**EXTRACT PROVIDED:**

--------

The organizational structure and management of the project also came under criticism. There had never been formal agreement on the authority relationships between various key parties: project co-ordinator, coordinators, their assistants, steering group, HPCC, and especially those assistants to co-ordinators who were members of HPCC. There was an informal agreement of some form of collective management, but this was never formalized. The role of the chairman of the steering group was further confused because he was also the chairman of the HPCC, was not employed by the project but spent considerable time at the project. The project co-ordinator left the project in May and his post was formally taken over by his assistant pending the outcome of the negotiations.

In January 1985 Brent Council's link officer proposed that a review of project management be undertaken, a key element of which was that the steering group appoint someone as overall manager to whom all staff were ultimately responsible, who would implement steering-group decisions. This, it was argued, would enable the steering group to concentrate on policy matters. By now most of the original co-ordinators had left or were due to leave soon. The steering group agreed to the link officer's proposals, and the details of these were accepted by Brent Council in April 1985, as part of the process of reconstructing the funding package. The report indicated that the project would have a hierarchical rather than a co-operative structure, with the creation of a project- manager post and the development of a senior management team reporting to the Manager. The posts which were to replace the co-ordinators who had left or were leaving were in future to carry salaries at about 10 per cent below those which the co-ordinators had been paid. The active membership of the steering group became less as the negotiations continued. At first some members wanted to engage in high- profile publicity about the threat to funding, particularly by arousing local interest and support which had waned. Those were mainly involved in the detailed negotiations preferred to continue to try to work with the funding agencies. Increasingly this latter group became the de facto management, especially as they were also the key members of the HPCC Committee. In fact, they had earlier closed down the small youth centre (The Annexe) in which HPCC had started, because they wished to overcome the problem of drug-taking about which local police had complained. Apart from the Bus Garage Project, HPCC had no significant activities. Yet in all the publicity emerging from the project, and in all the descriptions of the project's progress presented to the funding agencies, the language of 'community initiative' was utilized. By now this was rhetoric, as the project took on the characteristics of a component of the local-authority bureaucracy.

--------

**PROVIDED INFORMATION:**
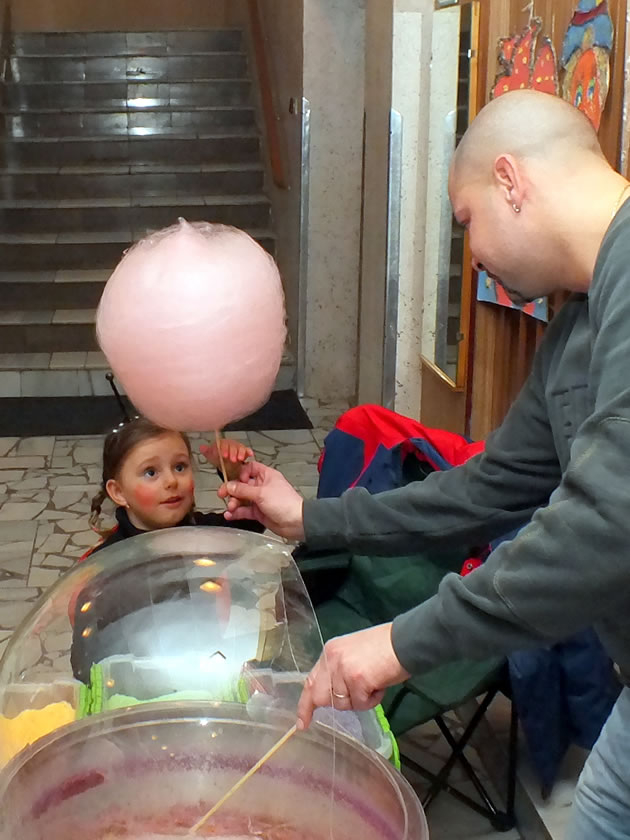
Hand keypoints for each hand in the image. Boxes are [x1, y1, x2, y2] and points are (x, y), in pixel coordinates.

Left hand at [200, 439, 253, 481]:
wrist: (225, 463)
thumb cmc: (218, 458)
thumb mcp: (211, 456)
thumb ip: (207, 452)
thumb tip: (201, 447)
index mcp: (221, 443)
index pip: (222, 444)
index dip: (223, 449)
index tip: (223, 455)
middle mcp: (230, 444)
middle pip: (232, 445)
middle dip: (232, 452)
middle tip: (232, 459)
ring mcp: (237, 447)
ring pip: (240, 447)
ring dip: (240, 453)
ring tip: (239, 459)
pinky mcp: (244, 451)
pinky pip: (247, 450)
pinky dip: (249, 451)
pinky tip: (250, 454)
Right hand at [217, 461, 305, 540]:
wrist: (296, 523)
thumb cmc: (285, 503)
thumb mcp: (261, 493)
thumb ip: (243, 490)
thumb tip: (229, 486)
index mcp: (266, 476)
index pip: (249, 468)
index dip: (240, 473)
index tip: (234, 480)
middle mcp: (262, 486)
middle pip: (242, 485)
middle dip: (232, 490)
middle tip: (222, 495)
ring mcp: (260, 500)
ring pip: (242, 499)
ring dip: (234, 503)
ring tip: (231, 508)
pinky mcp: (259, 512)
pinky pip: (244, 511)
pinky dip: (236, 513)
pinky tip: (230, 515)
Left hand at [296, 623, 410, 729]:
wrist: (405, 640)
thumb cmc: (384, 647)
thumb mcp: (352, 654)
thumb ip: (339, 671)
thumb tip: (333, 694)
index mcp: (329, 652)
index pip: (310, 681)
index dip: (305, 704)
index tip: (301, 723)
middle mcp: (331, 660)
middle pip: (321, 697)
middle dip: (340, 702)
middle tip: (360, 695)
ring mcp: (343, 669)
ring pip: (343, 704)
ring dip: (361, 700)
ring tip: (375, 681)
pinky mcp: (357, 679)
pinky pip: (360, 704)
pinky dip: (373, 700)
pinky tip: (380, 684)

--------

**INSTRUCTIONS FOR THE TASK:** Please reproduce the passage above on the project's management from "The organizational structure" to "of the negotiations.", word for word.

**WRITTEN SOLUTION:**
The organizational structure and management of the project also came under criticism. There had never been formal agreement on the authority relationships between various key parties: project co-ordinator, coordinators, their assistants, steering group, HPCC, and especially those assistants to co-ordinators who were members of HPCC. There was an informal agreement of some form of collective management, but this was never formalized. The role of the chairman of the steering group was further confused because he was also the chairman of the HPCC, was not employed by the project but spent considerable time at the project. The project co-ordinator left the project in May and his post was formally taken over by his assistant pending the outcome of the negotiations.